WHAT YOU HAVE TO DO:
The copy has to match the data exactly and leave out every picture.

INFORMATION SHOWN:
*-*-*
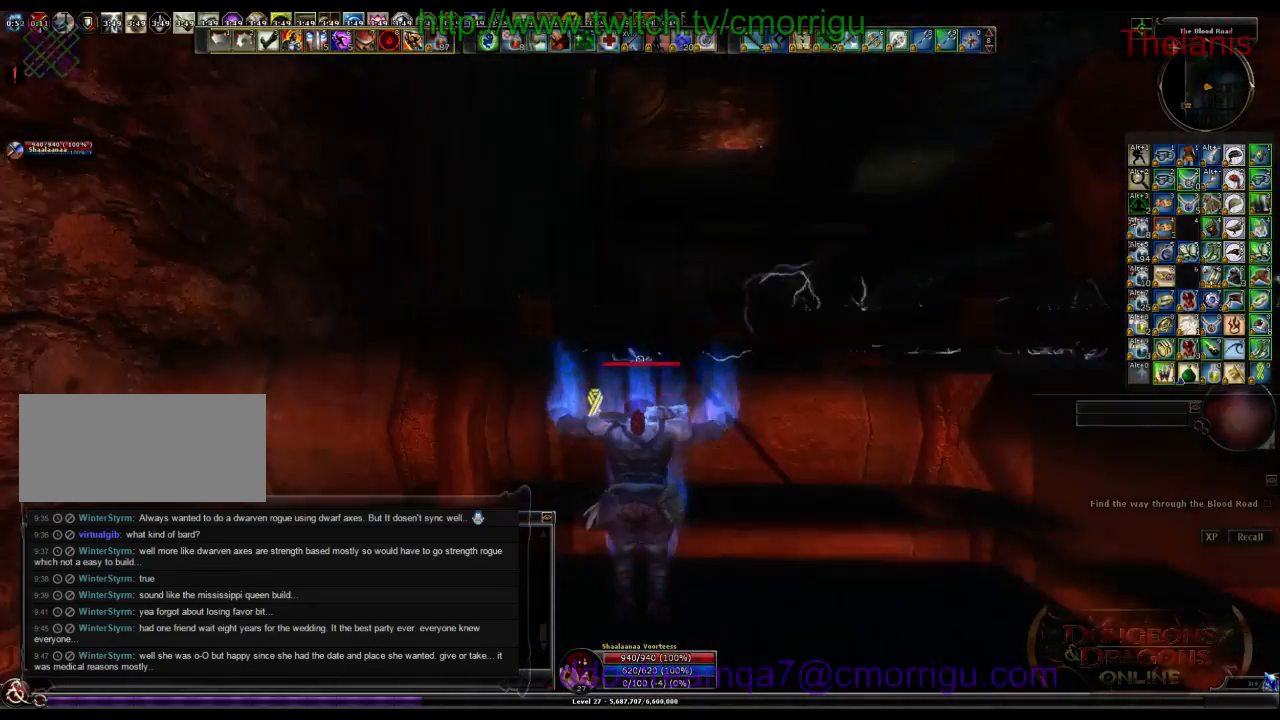
{"keys": ["w"], "events": []}
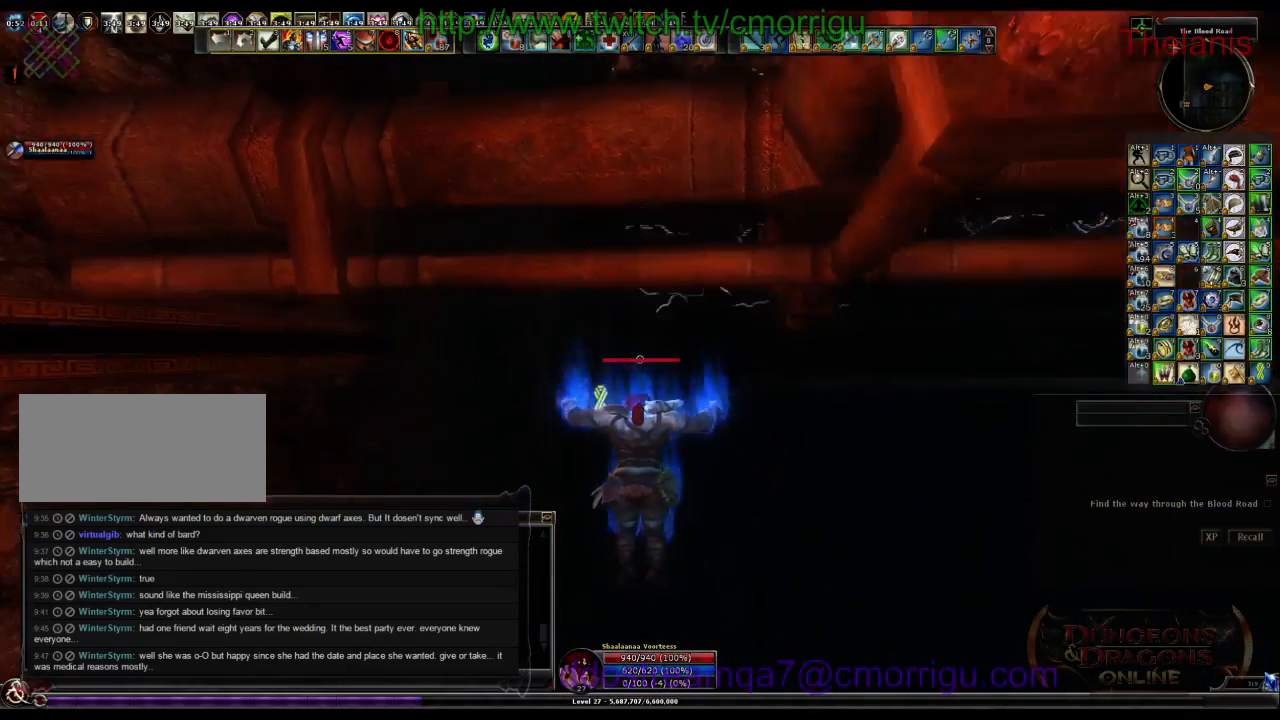
{"keys": ["a", "w"], "events": [[367, "a", "down"]]}
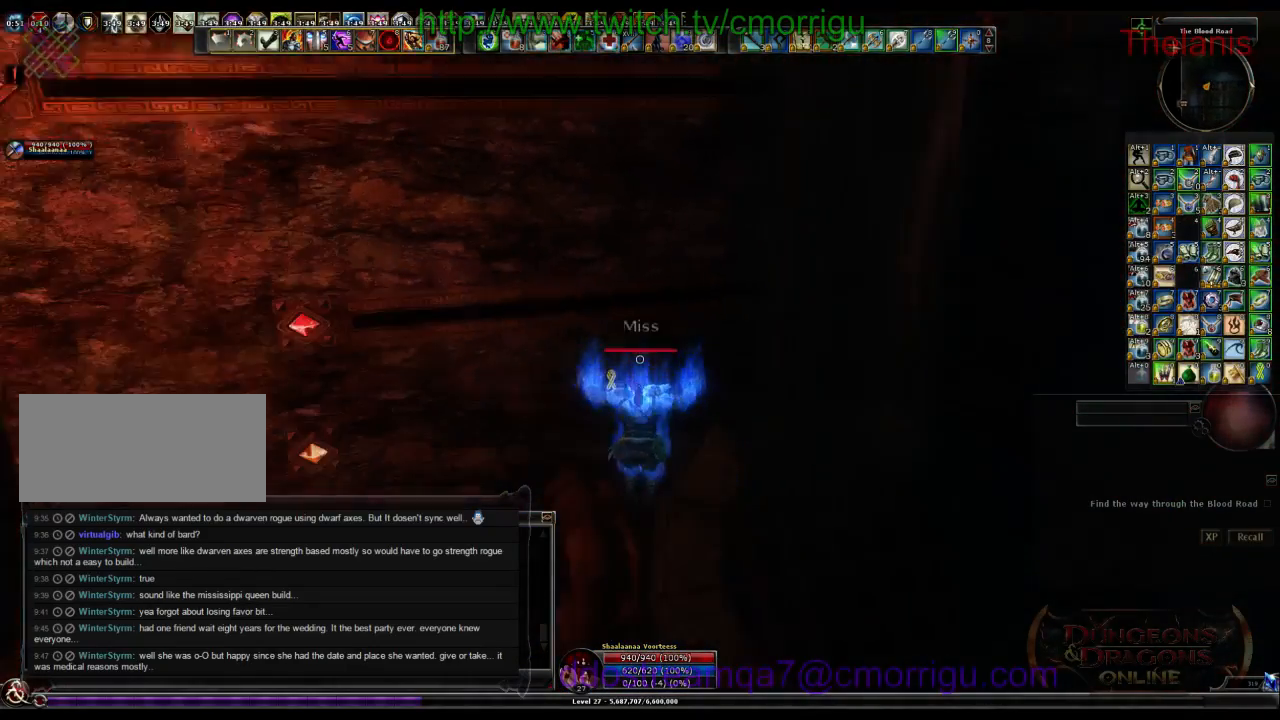
{"keys": ["a", "w"], "events": []}
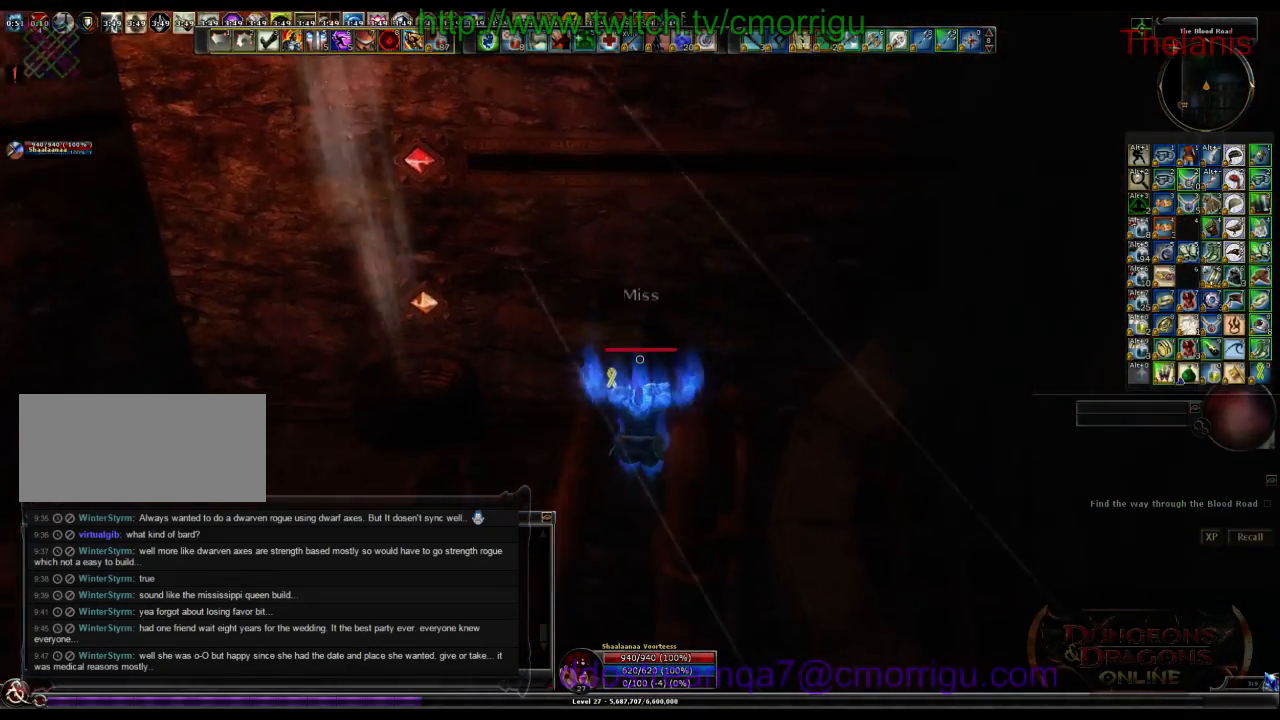
{"keys": ["a", "w"], "events": []}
*-*-*
SOLUTION FOR THIS EXERCISE:
{"keys": ["w"], "events": []}
{"keys": ["a", "w"], "events": [[367, "a", "down"]]}
{"keys": ["a", "w"], "events": []}
{"keys": ["a", "w"], "events": []}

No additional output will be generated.